The flow looks like this:
- Enqueue: Create worklogs throughout the day as ideas come up, investigations reveal new tasks, or work items land. Takes seconds.
- Prioritize: Ask the agent "what should I focus on next?" It reads your backlog, checks dependencies and sizes, and recommends.
- Execute: Pick a worklog and start working. The agent already has all the context (what to build, dependencies, notes). No ramp-up time.
- Document: As you work, the agent updates the worklog with progress, blockers, and outcomes. Your future self (or teammate) can read exactly what happened.

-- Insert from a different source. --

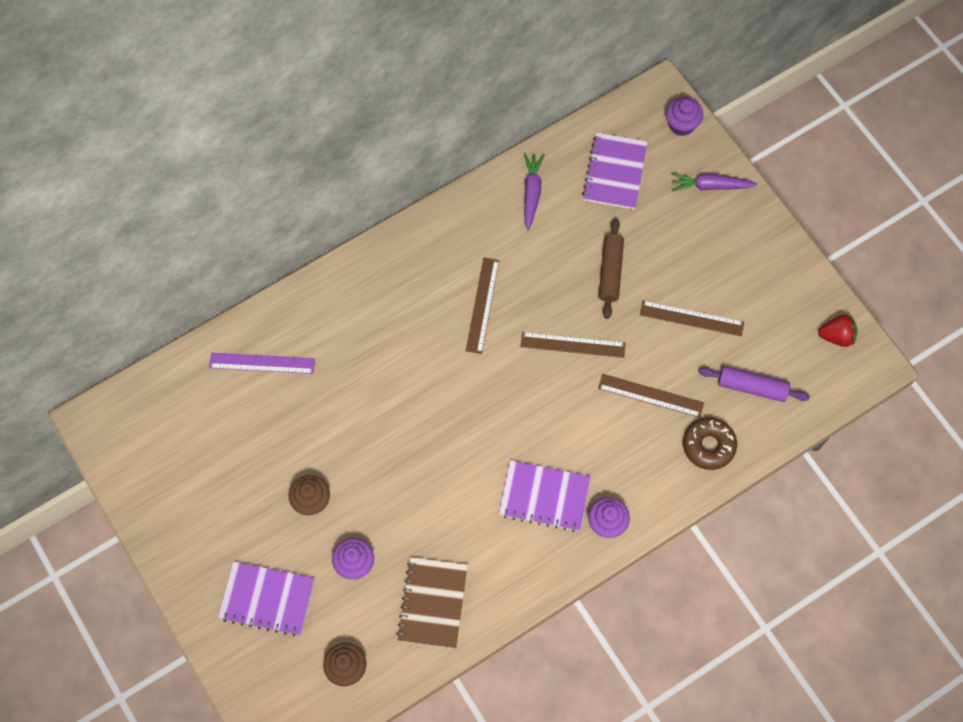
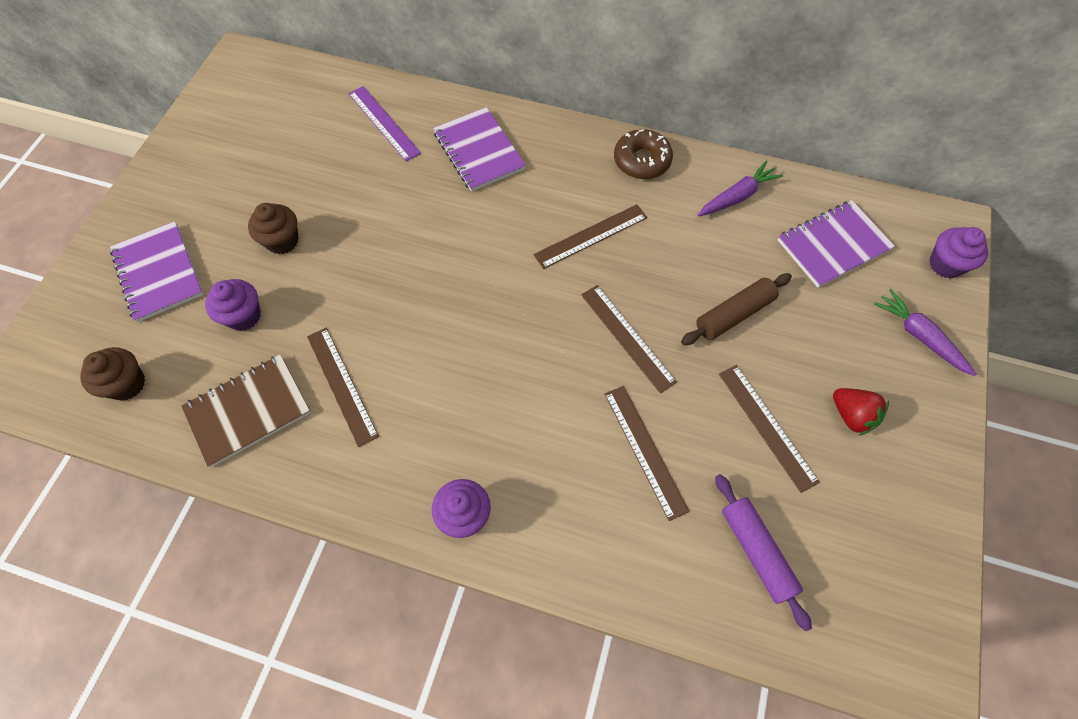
camera: 50 degrees right, 5 degrees down
(462, 535) = (341, 385): none -> brown ruler
(544, 497) = (443, 430): purple notebook -> purple notebook (479, 151)
(708, 446) = (645, 556): brown donut -> brown donut (641, 161)
(836, 336) = (912, 602): red strawberry -> red strawberry (851, 416)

- Close: Done? The agent closes the worklog, links the PR, and your backlog shrinks. On to the next one.
The speed gain is in the enqueue step. Capturing work traditionally means stopping, switching to a browser, filling out forms. With worklogs, you say one sentence mid-conversation and it's tracked. That low friction means you actually capture everything, not just the big items you remember to log later.
My recommendation: start using worklogs as you go. Don't batch them up or plan a big migration. Just next time you start a task, tell the agent to open a worklog. Update it when you hit a milestone. Close it when you're done. That's it.
Where this is heading
All of this is in flux. I'm aware of sprints. I'm aware of Agile. I'm aware of all the different methodologies for organizing work. Worklogs are not trying to replace any of that.
The main difference is that a worklog is personal. Think of a scientist's notebook ๐งช: you keep your notes in there, you document every experiment, what you tried, what the results were. And then you file it away in a shared space so others can go look at your notes if they need to understand an experiment, or how a result came about. That's exactly what this is.
It brings rigor to the engineering process. It moves us closer to how scientific discovery and progress actually work: you hypothesize, you experiment, you document, you share. When a teammate sees a PR and wants to understand how it came about, they can go look at the worklog and find the full story. But it's not a status report for management. It's not a sprint board. It's a lab notebook for software engineering.
And here's the beautiful thing: it's not process. You're not manually filling out forms or updating tickets. Your agent is doing it. The rigor comes for free because the agent is already in the loop, already has the context, and captures everything as a natural byproduct of the work itself. You get the discipline of documentation without the overhead of documentation.
I also don't think worklogs are their final state. This is an evolution. We're in the early days of figuring out how to work with AI agents, and I think we're going to discover that we need more agent-native ways of working. The old tools were designed for humans coordinating with other humans. The new tools need to account for humans coordinating with agents, and agents coordinating with each other.
Worklogs are one step in that direction. They give agents a place to read context, write progress, and pick up where they left off. But I expect new patterns will emerge as the tooling matures. Better ways to interface with agents. Better ways to hand off work between sessions. Better ways to let agents propose, prioritize, and execute autonomously.
These are the kinds of new ways of thinking that will start to surface as we build more tools around agentic workflows. Worklogs are where we are today. Tomorrow will look different, and that's the point.